Both pairs enlivened their walk with conversation. Parson Jones descanted upon the doctrine he had mentioned, as illustrated in the perplexities of cotton-growing, and concluded that there would always be “a special providence again’ cotton untell folks quits a pressin’ of it and haulin’ of it on Sundays!”

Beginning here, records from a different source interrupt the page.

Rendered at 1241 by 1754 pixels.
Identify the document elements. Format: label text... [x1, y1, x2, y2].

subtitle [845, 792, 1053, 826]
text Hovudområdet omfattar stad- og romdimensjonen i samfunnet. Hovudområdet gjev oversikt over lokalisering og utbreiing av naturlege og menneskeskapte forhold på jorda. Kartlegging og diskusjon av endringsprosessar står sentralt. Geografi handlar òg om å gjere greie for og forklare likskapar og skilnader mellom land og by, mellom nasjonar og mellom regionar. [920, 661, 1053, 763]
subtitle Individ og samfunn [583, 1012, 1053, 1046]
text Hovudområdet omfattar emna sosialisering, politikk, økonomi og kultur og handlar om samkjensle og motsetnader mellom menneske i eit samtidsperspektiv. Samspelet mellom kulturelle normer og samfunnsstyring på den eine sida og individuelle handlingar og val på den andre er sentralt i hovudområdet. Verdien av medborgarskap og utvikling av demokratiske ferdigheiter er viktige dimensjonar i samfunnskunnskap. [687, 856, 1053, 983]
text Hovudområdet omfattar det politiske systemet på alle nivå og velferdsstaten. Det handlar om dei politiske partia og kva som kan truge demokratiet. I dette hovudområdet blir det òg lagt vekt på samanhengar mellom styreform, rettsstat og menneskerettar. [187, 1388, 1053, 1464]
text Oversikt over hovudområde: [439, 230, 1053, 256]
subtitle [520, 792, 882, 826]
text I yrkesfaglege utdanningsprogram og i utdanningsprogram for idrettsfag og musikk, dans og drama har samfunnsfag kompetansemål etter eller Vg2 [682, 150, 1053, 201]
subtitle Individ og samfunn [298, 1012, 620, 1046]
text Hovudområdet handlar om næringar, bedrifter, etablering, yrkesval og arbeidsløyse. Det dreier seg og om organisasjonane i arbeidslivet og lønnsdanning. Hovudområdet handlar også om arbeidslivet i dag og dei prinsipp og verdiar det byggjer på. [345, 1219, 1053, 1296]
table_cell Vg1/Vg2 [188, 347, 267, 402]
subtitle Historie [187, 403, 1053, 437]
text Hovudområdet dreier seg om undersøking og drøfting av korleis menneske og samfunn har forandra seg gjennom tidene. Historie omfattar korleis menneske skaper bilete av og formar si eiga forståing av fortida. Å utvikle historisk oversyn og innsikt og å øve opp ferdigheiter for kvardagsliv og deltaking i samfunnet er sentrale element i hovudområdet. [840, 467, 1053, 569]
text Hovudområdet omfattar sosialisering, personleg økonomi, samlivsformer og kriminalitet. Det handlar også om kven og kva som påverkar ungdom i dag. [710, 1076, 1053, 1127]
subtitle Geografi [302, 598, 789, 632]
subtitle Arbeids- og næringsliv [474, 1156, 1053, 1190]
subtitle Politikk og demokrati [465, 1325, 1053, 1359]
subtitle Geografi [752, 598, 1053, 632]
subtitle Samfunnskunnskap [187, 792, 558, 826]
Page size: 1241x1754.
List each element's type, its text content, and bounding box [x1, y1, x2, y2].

Je dis,” said St.-Ange, in response, “I thing you is juz right. I believe, me, strong-strong in the improvidence, yes. You know, my papa he hown a sugah plantation, you know. ‘Jules, me son,’ he say one time to me, ‘I goin’ to make one baril sugah to fedge the moze high price in New Orleans.’ Well, he take his bez baril sugah—I nevah see a so careful man like me papa always to make a so beautiful sugah et sirop. ‘Jules, go at Father Pierre an’ ged this lill pitcher fill with holy water, an’ tell him sen’ his tin bucket, and I will make it fill with quitte.’ I ged the holy water; my papa sprinkle it over the baril, an’ make one cross on the ’ead of the baril.”

“Why, Jools,” said Parson Jones, “that didn’t do no good.”

“Din do no good! Id broughd the so great value! You can strike me dead if thad baril sugah din fedge the more high cost than any other in the city. Parceque, the man what buy that baril sugah he make a mistake of one hundred pound”—falling back—“mais certainlee!”

“And you think that was growin’ out of the holy water?” asked the parson.

Mais, what could make it else? Id not be the quitte, because my papa keep the bucket, an’ forget to sen’ the quitte to Father Pierre.”

Parson Jones was disappointed.

“Well, now, Jools, you know, I don’t think that was right. I reckon you must be a plum Catholic.”

M. St.-Ange shrugged. He would not deny his faith.

“I am a Catholique, mais”—brightening as he hoped to recommend himself anew—“not a good one.”

“Well, you know,” said Jones—“where’s Colossus? Oh! all right. Colossus strayed off a minute in Mobile, and I plum lost him for two days. Here’s the place; come in. Colossus and this boy can go to the kitchen.—Now, Colossus, what air you a beckonin’ at me faw?”

He let his servant draw him aside and address him in a whisper.

“Oh, go’ way!” said the parson, with a jerk. “Who’s goin’ to throw me? What? Speak louder. Why, Colossus, you shayn’t talk so, saw. ’Pon my soul, you’re the mightiest fool I ever taken up with. Jest you go down that alleyway with this yalla boy, and don’t show yo’ face untell yo’ called!”

The negro begged; the master wrathily insisted.

“Colossus, will you do ez I tell you, or shell I hev’ to strike you, saw?”

“O Mahs Jimmy, I—I’s gwine; but”—he ventured nearer—“don’t on no account drink nothin’, Mahs Jimmy.”

Such was the negro’s earnestness that he put one foot in the gutter, and fell heavily against his master. The parson threw him off angrily.